Q: An all encompassing range that can be used in a variety of different environments would really help. Can CQC talk about any specific deployments?
A: CQC have developed a range of capabilities to meet all types of environments and terrains. Modularity is the key to any design when building a system from the “man” outward. CQC’s capability has and currently is operating in every terrain and environment on the planet, from the sub-Saharan deserts to the mountains of the arctic circle.

Q: Your work with the UK Military and in particular the Osprey system has been effective, where have the greatest benefits and improvements been seen once deployed?
A: The Osprey development has provided CQC with a fantastic opportunity to learn and to continually improve the scale of protection, striving to always stay one step ahead of the constantly changing threat.

Osprey was a joint development with the UK MOD and it’s not really for us to say what the greatest benefits of the Osprey system have been. Although personally I consider that our soldiers were able to operate effectively, to take the fight to their enemy, to defeat them and to survive in one of the harshest combat environments in living memory is perhaps the greatest benefit of all.

Osprey has certainly helped shape the future of dismounted protection systems overall and I suspect in the future when looking back at the history of soldier protection systems, Osprey may well be held up as the ground breaking system that led new technology and capability into the foreground.

Q: One of the main areas that CQC have had success is by providing bespoke services, rather than working within a set stable of products; how has that helped you work with forces globally?
A: Because we only offer a bespoke service, this has allowed us to work a lot closer with our end users and customer base.
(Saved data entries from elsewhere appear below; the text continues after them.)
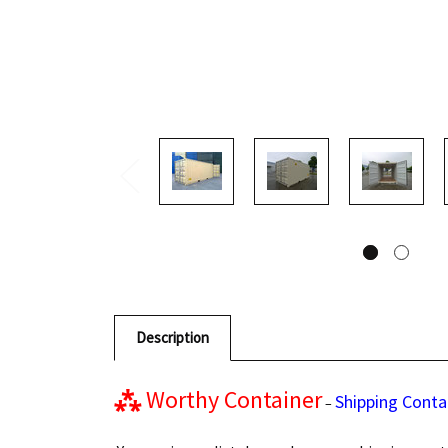
Description
⁂
Worthy Container
Shipping Conta
–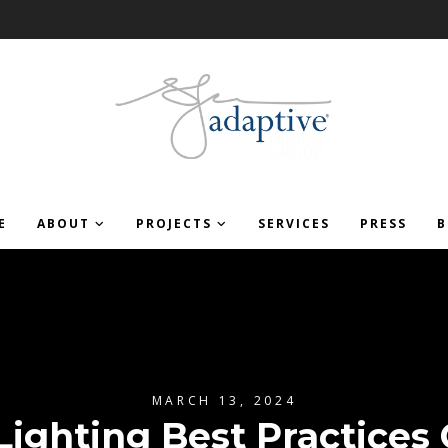
E
ABOUT
PROJECTS
SERVICES
PRESS
B
MARCH 13, 2024
Lighting Best Practices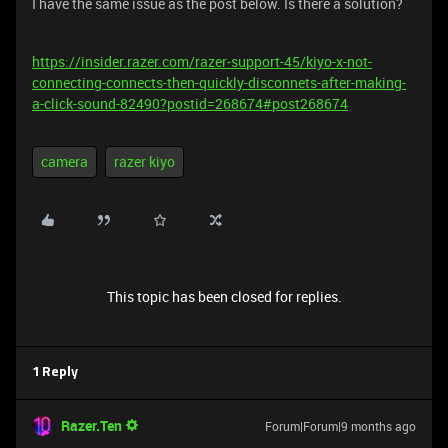
I have the same issue as the post below. Is there a solution?
https://insider.razer.com/razer-support-45/kiyo-x-not-
connecting-connects-then-quickly-disconnets-after-making-
a-click-sound-82490?postid=268674#post268674
camera
razer kiyo
This topic has been closed for replies.
1 Reply
Razer.Ten
Forum|Forum|9 months ago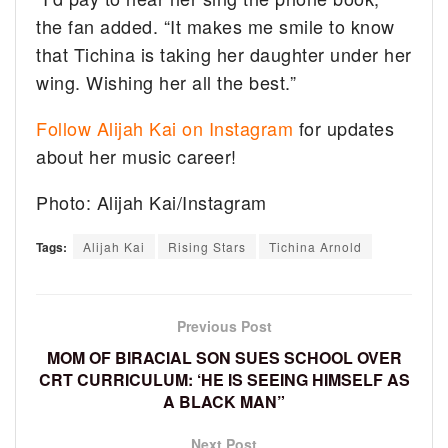
the fan added. “It makes me smile to know
that Tichina is taking her daughter under her
wing. Wishing her all the best.”
Follow Alijah Kai on Instagram
for updates
about her music career!
Photo: Alijah Kai/Instagram
Tags:
Alijah Kai
Rising Stars
Tichina Arnold
Previous Post
MOM OF BIRACIAL SON SUES SCHOOL OVER
CRT CURRICULUM: ‘HE IS SEEING HIMSELF AS
A BLACK MAN”
Next Post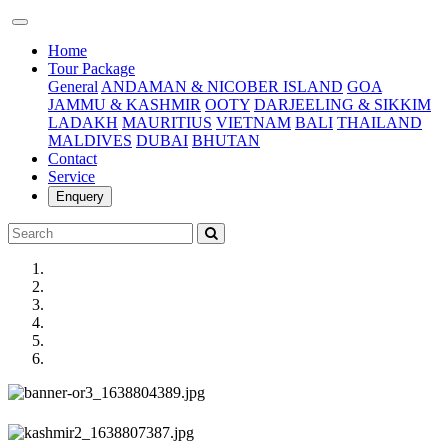
(current)
Home
Tour Package
General
ANDAMAN & NICOBER ISLAND
GOA
JAMMU & KASHMIR
OOTY
DARJEELING & SIKKIM
LADAKH
MAURITIUS
VIETNAM
BALI
THAILAND
MALDIVES
DUBAI
BHUTAN
Contact
Service
Enquery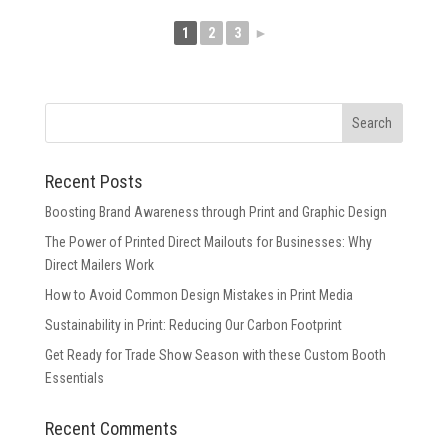
1
2
3
►
Recent Posts
Boosting Brand Awareness through Print and Graphic Design
The Power of Printed Direct Mailouts for Businesses: Why
Direct Mailers Work
How to Avoid Common Design Mistakes in Print Media
Sustainability in Print: Reducing Our Carbon Footprint
Get Ready for Trade Show Season with these Custom Booth
Essentials
Recent Comments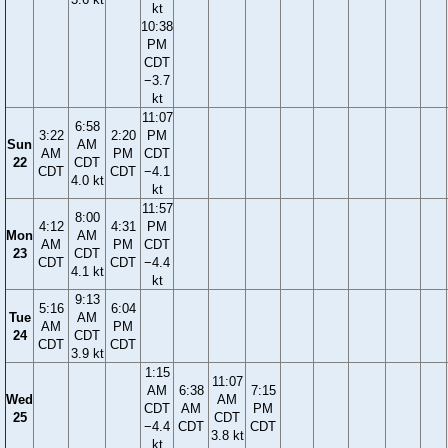
kt
10:38
PM
CDT
−3.7
kt
11:07
6:58
3:22
2:20
PM
Sun
AM
AM
PM
CDT
22
CDT
CDT
CDT
−4.1
4.0 kt
kt
11:57
8:00
4:12
4:31
PM
Mon
AM
AM
PM
CDT
23
CDT
CDT
CDT
−4.4
4.1 kt
kt
9:13
5:16
6:04
Tue
AM
AM
PM
24
CDT
CDT
CDT
3.9 kt
1:15
11:07
AM
6:38
7:15
Wed
AM
CDT
AM
PM
25
CDT
−4.4
CDT
CDT
3.8 kt
kt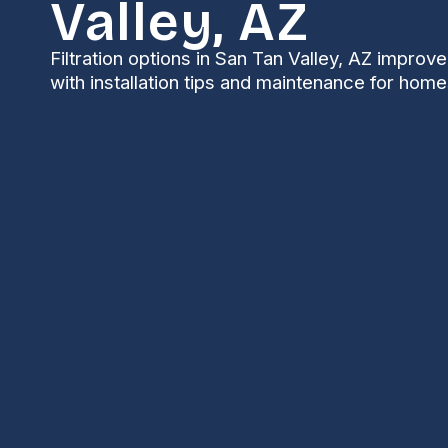
Valley, AZ
Filtration options in San Tan Valley, AZ improve 
with installation tips and maintenance for home
Filtration in San Ta
In San Tan Valley, AZ, whole-home filtration is one 
improve indoor air quality, reduce allergy triggers
region’s unique air challenges. Between desert dust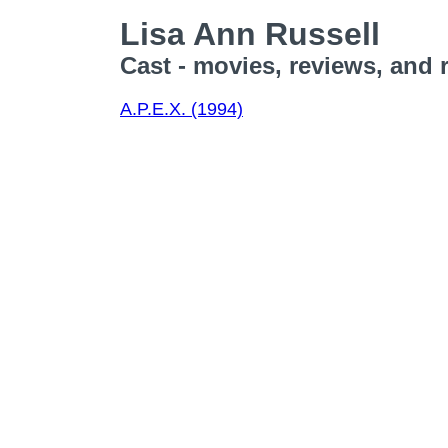
Lisa Ann Russell
Cast - movies, reviews, and 
A.P.E.X. (1994)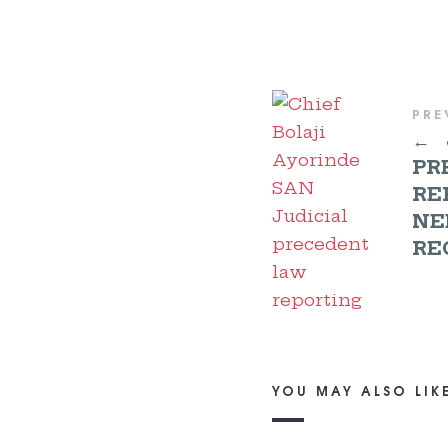
PRE
←
PR
RE
NE
RE
YOU MAY ALSO LIK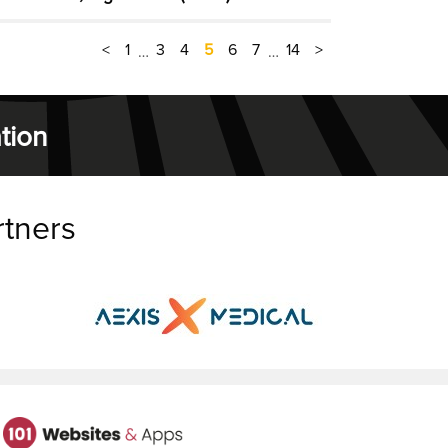
<
1
3
4
5
6
7
14
>
…
…
tion
rtners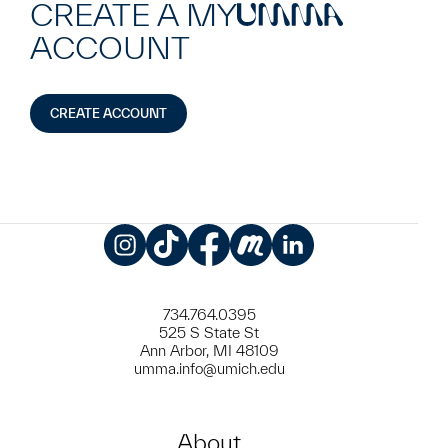
CREATE A MY
UMMA
ACCOUNT
CREATE ACCOUNT
Instagram
TikTok
Facebook
Meetup
LinkedIn
734.764.0395
525 S State St
Ann Arbor, MI 48109
umma.info@umich.edu
About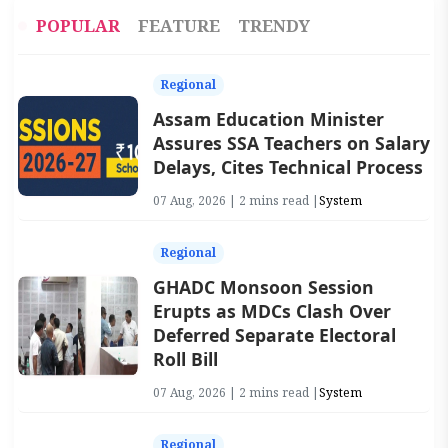
POPULAR
FEATURE
TRENDY
Regional
Assam Education Minister
Assures SSA Teachers on Salary
Delays, Cites Technical Process
07 Aug, 2026 | 2 mins read |
System
Regional
GHADC Monsoon Session
Erupts as MDCs Clash Over
Deferred Separate Electoral
Roll Bill
07 Aug, 2026 | 2 mins read |
System
Regional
By giving them the freedom to work collaboratively and to help design a system that is unique to their own specific needs and operations, the process is far smoother from concept to delivery and the end user is entirely satisfied right from the outset that they are getting something that is not only unique to them, but built to their own specific needs and requirements.

This model certainly has its challenges, but our end-users and customers are much more engaged within the process and the relationship becomes far more of a partnership than a simple customer/supplier model. This is further enhanced by our in-country training and advisory team whose sole purpose is to help deliver the systems into service and support the respective end-user with the necessary training to ensure equipment is fielded effectively & quickly.

Q: Where do you see the greatest change in Soldier Systems occurring and are we seeing this move fast enough to be properly protecting forces and making them more effective?
A: The biggest change in recent years has been toward body armour protection becoming a standard issue, rather than issued only on operations. Certainly within many European and NATO soldier Programmes the corner stone of the requirements has been the permanent issue of body armour to their forces. The technology for lighter plates without compromising on protection levels is evolving quickly, but is also still expensive, therefore a lot of focus is being placed on reducing weight wherever else we can.

Soldier worn technology is also a significant step change in dismounted capability and the integration of MOTS solutions is beginning to deliver fielded solutions in small quantities. Lighter technology will help to a point, integrated power management systems can rapidly and significantly reduce the burden. Technology is evolving, and it’s true to say that today’s modern dismounted soldier has never been better connected and better protected. The trick now is to take that protection and connection and integrate it further, make it lighter, make it better and make it cheaper.